Nelsen expects the new containment facility at UC Riverside, which will be owned by the California Citrus Research Foundation, will open in June, and will be dedicated to working on California issues. UC researchers will be enlisted in the effort.

It will be a safe place to house the psyllid and root stocks that are infected and for the California industry to work on finding a cure that could be shared with others, Nelsen said.

While UCR has its own containment facility, Nelson said relying on that would mean navigation through more bureaucracy and higher expenses. Plus, he said, “We want to control the research.”

Nick Hill, chairman of the Citrus Pest and Disease Prevention program, referred to the threat from HLB as “the black plague” and suggested commonsense steps that need to be taken by farm labor contractors and crew bosses to stop the psyllid spread.

Training sessions are underway to warn those in groves to keep bins and picking bags clear of leaves, and to keep vehicle windows and trunks closed.

Both Hill and Grafton-Cardwell talked of the need to cover loads of citrus with tarps as they move through the state, and Hill said some $1.5 million will go to stepped-enforcement on tarping.

As for the weather outlook, Tom Dunklee, president and chief atmospheric scientist with the Global Forecast Center, said the chance of a “hard freeze” in the coming winter will be “better than average” as cold air from the north is sent southward.

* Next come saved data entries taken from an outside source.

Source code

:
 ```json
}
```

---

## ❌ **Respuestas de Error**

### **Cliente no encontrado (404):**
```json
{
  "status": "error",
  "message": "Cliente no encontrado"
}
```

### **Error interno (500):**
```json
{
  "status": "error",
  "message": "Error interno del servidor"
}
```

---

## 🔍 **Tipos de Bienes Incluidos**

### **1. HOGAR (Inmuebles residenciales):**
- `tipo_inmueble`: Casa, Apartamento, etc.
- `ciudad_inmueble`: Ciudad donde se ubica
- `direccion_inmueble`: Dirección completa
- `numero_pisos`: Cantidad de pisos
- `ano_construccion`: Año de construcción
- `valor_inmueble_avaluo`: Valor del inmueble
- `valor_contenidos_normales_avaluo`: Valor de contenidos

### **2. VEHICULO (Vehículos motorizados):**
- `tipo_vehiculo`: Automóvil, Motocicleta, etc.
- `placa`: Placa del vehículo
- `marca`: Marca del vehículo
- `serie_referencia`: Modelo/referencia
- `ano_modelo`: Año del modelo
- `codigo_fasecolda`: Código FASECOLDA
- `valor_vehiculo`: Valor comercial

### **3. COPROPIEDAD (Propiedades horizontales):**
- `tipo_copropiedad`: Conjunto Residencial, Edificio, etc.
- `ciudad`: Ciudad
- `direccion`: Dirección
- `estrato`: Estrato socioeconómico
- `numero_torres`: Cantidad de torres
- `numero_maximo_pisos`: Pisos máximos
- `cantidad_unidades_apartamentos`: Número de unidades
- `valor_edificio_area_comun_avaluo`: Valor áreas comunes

“We could have severely cold weather as in 1990,” Dunklee said, pointing to an anomaly in which warmth over the Bering Strait between Alaska and Russia is expected to send cold air south.

He predicted it will be “moderately wetter than average over much of the Valley,” and average snowfall in the Sierra will be near 130 percent.

Western Farm Press Daily – free agricultural news delivered to your Inbox.

Other speakers at the Exeter conference included Steve Petrie, director of agronomic services with Yara North America, discussing the role of nutrition in HLB management. He emphasized that improved nutrition is not a cure, but it can buy some time “until genetic resistance can be incorporated into citrus.”

Petrie explained that improved nutrition - especially from nitrogen, phosphorous, and calcium - helps form one or more robust physical barriers that reduce infection and stimulate natural defense compounds.

Calcium, he said, binds cells together “like a glue.” He said a combination of nutrient and insecticide treatment performed best in mitigation of HLB.

Fred Gmitter Jr., University of Florida Research Foundation professor of citrus genetics, looked at scion and rootstock cultivars that defy HLB disease.

“We look at what remains standing after the wave passes,” Gmitter said, showing slides of trees that, though 100 percent infected by HLB, appear healthy and continue to bear marketable fruit.

“Florida is a grand experiment in natural selection,” he said, adding that keeping the infested tree producing means taking care of nutrition and canopy management.

One of his success stories appears to be a variety he nicknamed ‘Bingo’ and bearing a seedless tasty piece of fruit that he said rivals that of the Clementine. Gmitter did not know how the variety will perform in an orchard setting.

He said some 17 rootstocks have been released that have the potential to be more HLB tolerant.